Inspeksi mendadak telah dilakukan oleh Dinas ESDM Provinsi Kaltim guna merespons informasi mengenai insiden anak tenggelam di kolam bekas bukaan tambang tersebut pada Sabtu (25/4).
Kalimantan Timur kini tak lagi main-main dalam urusan keselamatan rakyatnya. Pemerintah daerah bersama instansi resmi meluncurkan program mitigasi besar-besaran untuk menangani kolam bekas tambang yang letaknya bersinggungan langsung dengan kawasan perumahan warga. Langkah ini diambil sebagai respons cepat untuk memutus rantai kejadian yang membahayakan masyarakat.
Peristiwa yang merenggut nyawa anak berusia sembilan tahun bernama AAP itu terjadi di RT 14, Kelurahan Sambutan, pada Senin (20/4).

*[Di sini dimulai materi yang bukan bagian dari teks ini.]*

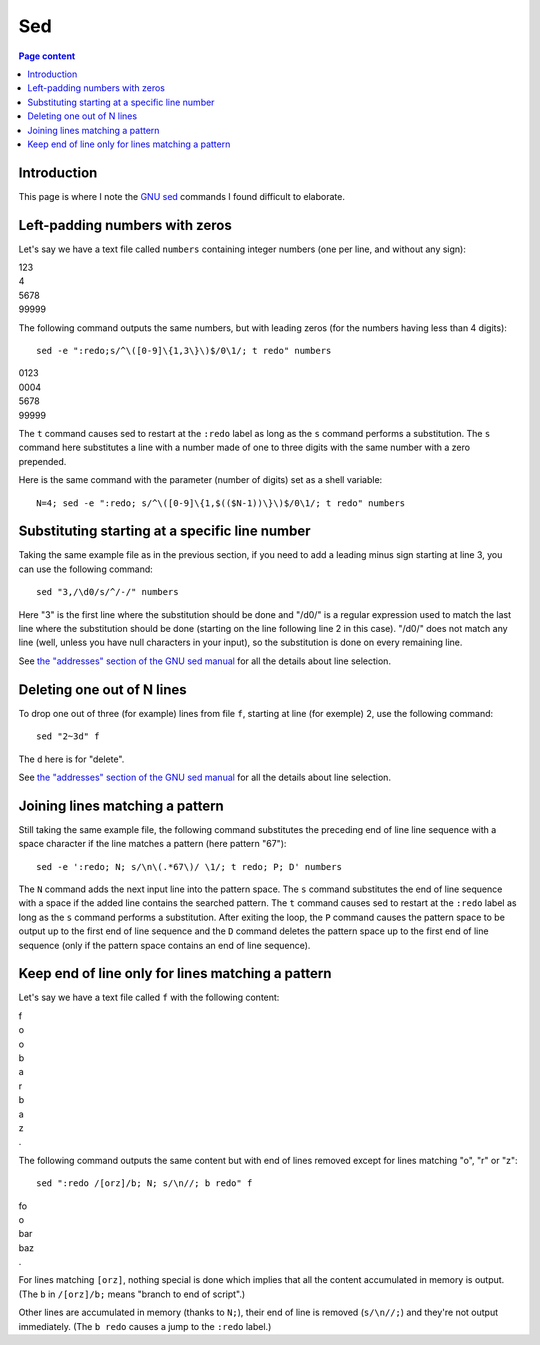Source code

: Sed
===

.. contents:: Page content
  :local:
  :backlinks: entry

.. highlight:: shell

.. index::
  single: sed


Introduction
------------

This page is where I note the `GNU sed <https://www.gnu.org/software/sed/>`_
commands I found difficult to elaborate.


Left-padding numbers with zeros
-------------------------------

.. index::
  pair: sed commands; loop
  pair: sed commands; s
  pair: sed commands; t

Let's say we have a text file called ``numbers`` containing integer numbers
(one per line, and without any sign):

| 123
| 4
| 5678
| 99999

The following command outputs the same numbers, but with leading zeros (for the
numbers having less than 4 digits)::

  sed -e ":redo;s/^\([0-9]\{1,3\}\)$/0\1/; t redo" numbers

| 0123
| 0004
| 5678
| 99999

The ``t`` command causes sed to restart at the ``:redo`` label as long as the
``s`` command performs a substitution. The ``s`` command here substitutes a
line with a number made of one to three digits with the same number with a zero
prepended.

Here is the same command with the parameter (number of digits) set as a shell
variable::

  N=4; sed -e ":redo; s/^\([0-9]\{1,$(($N-1))\}\)$/0\1/; t redo" numbers


Substituting starting at a specific line number
-----------------------------------------------

.. index::
  pair: sed commands; addresses specifications
  pair: sed commands; s

Taking the same example file as in the previous section, if you need to add a
leading minus sign starting at line 3, you can use the following command::

  sed "3,/\d0/s/^/-/" numbers

Here "3" is the first line where the substitution should be done and "/\d0/" is
a regular expression used to match the last line where the substitution should
be done (starting on the line following line 2 in this case). "/\d0/" does not
match any line (well, unless you have null characters in your input), so the
substitution is done on every remaining line.

See `the "addresses" section of the GNU sed manual
<https://www.gnu.org/software/sed/manual/html_node/sed-addresses.html#sed-addresses>`_
for all the details about line selection.


Deleting one out of N lines
---------------------------

.. index::
  pair: sed commands; addresses specifications
  pair: sed commands; d

To drop one out of three (for example) lines from file ``f``, starting at line
(for exemple) 2, use the following command::

  sed "2~3d" f

The ``d`` here is for "delete".

See `the "addresses" section of the GNU sed manual
<https://www.gnu.org/software/sed/manual/html_node/sed-addresses.html#sed-addresses>`_
for all the details about line selection.


Joining lines matching a pattern
--------------------------------

.. index::
  pair: sed commands; N
  pair: sed commands; t
  pair: sed commands; P
  pair: sed commands; D
  pair: sed commands; s

Still taking the same example file, the following command substitutes the
preceding end of line line sequence with a space character if the line matches
a pattern (here pattern "67")::

  sed -e ':redo; N; s/\n\(.*67\)/ \1/; t redo; P; D' numbers

The ``N`` command adds the next input line into the pattern space. The ``s``
command substitutes the end of line sequence with a space if the added line
contains the searched pattern. The ``t`` command causes sed to restart at the
``:redo`` label as long as the ``s`` command performs a substitution. After
exiting the loop, the ``P`` command causes the pattern space to be output up to
the first end of line sequence and the ``D`` command deletes the pattern space
up to the first end of line sequence (only if the pattern space contains an end
of line sequence).


Keep end of line only for lines matching a pattern
--------------------------------------------------

.. index::
  pair: sed commands; N
  pair: sed commands; b

Let's say we have a text file called ``f`` with the following content:

| f
| o
| o
| b
| a
| r
| b
| a
| z
| .

The following command outputs the same content but with end of lines removed
except for lines matching "o", "r" or "z"::

  sed ":redo /[orz]/b; N; s/\n//; b redo" f

| fo
| o
| bar
| baz
| .

For lines matching ``[orz]``, nothing special is done which implies that all
the content accumulated in memory is output. (The ``b`` in ``/[orz]/b;`` means
"branch to end of script".)

Other lines are accumulated in memory (thanks to ``N;``), their end of line is
removed (``s/\n//;``) and they're not output immediately. (The ``b redo``
causes a jump to the ``:redo`` label.)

Peninjauan lapangan tersebut dilaksanakan bersama pihak PT Insani Bara Perkasa (PT IBP) dan dihadiri langsung oleh Kepala Teknik Tambang Saprianto.
“Berdasarkan hasil temuan di lapangan, kolam dengan kedalaman sekitar tiga meter tersebut berada dekat atau kurang dari 100 meter dari pemukiman warga kawasan Pelita IV,” ungkap Bambang.
Menurut dia, pihak perusahaan sebelumnya telah berupaya memitigasi risiko dengan menutup akses menuju lokasi kejadian menggunakan pagar seng demi alasan keselamatan.
Fokus utama dalam mitigasi ini adalah penutupan akses (pagarisasi) yang lebih kokoh, pemasangan rambu peringatan yang jelas, hingga pemantauan kualitas udara untuk memastikan tidak ada limbah berbahaya yang merembes ke sumur-sumur warga.
Pemerintah menuntut komitmen penuh dari perusahaan pemegang izin tambang untuk tidak meninggalkan “warisan maut” bagi anak cucu di masa depan.